◆ What to do:
Find how many lines below mention "investigación". Nothing but the number is needed.
☆ ☆ ☆ ☆
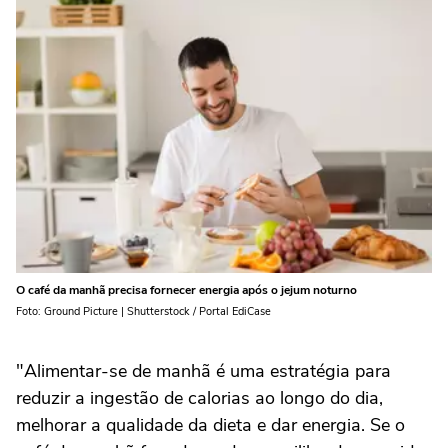
O café da manhã precisa fornecer energia após o jejum noturno
Foto: Ground Picture | Shutterstock / Portal EdiCase
"Alimentar-se de manhã é uma estratégia para
reduzir a ingestão de calorias ao longo do dia,
melhorar a qualidade da dieta e dar energia. Se o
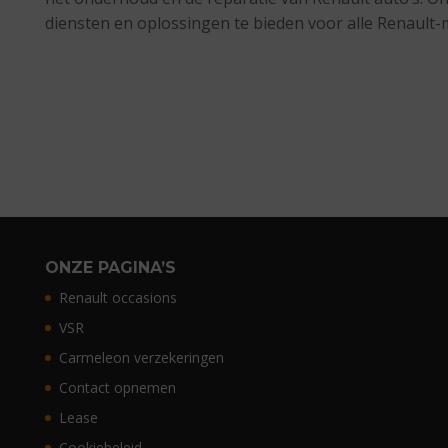
diensten en oplossingen te bieden voor alle Renault-
ONZE PAGINA’S
Renault occasions
VSR
Carmeleon verzekeringen
Contact opnemen
Lease
Cookiebeleid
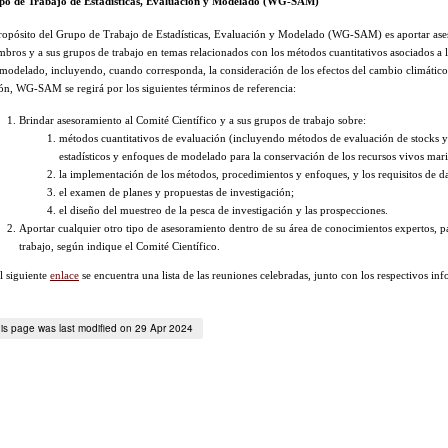
po de Trabajo de Estadísticas, Evaluación y Modelado (WG‑SAM)
ropósito del Grupo de Trabajo de Estadísticas, Evaluación y Modelado (WG‑SAM) es aportar ases
bros y a sus grupos de trabajo en temas relacionados con los métodos cuantitativos asociados a la 
 modelado, incluyendo, cuando corresponda, la consideración de los efectos del cambio climático
ón, WG-SAM se regirá por los siguientes términos de referencia:
Brindar asesoramiento al Comité Científico y a sus grupos de trabajo sobre:
métodos cuantitativos de evaluación (incluyendo métodos de evaluación de stocks y
estadísticos y enfoques de modelado para la conservación de los recursos vivos mari
la implementación de los métodos, procedimientos y enfoques, y los requisitos de da
el examen de planes y propuestas de investigación;
el diseño del muestreo de la pesca de investigación y las prospecciones.
Aportar cualquier otro tipo de asesoramiento dentro de su área de conocimientos expertos, p
trabajo, según indique el Comité Científico.
l siguiente
enlace
se encuentra una lista de las reuniones celebradas, junto con los respectivos inf
is page was last modified on 29 Apr 2024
☆ ☆ ☆ ☆
◆ Answer for this exercise:
2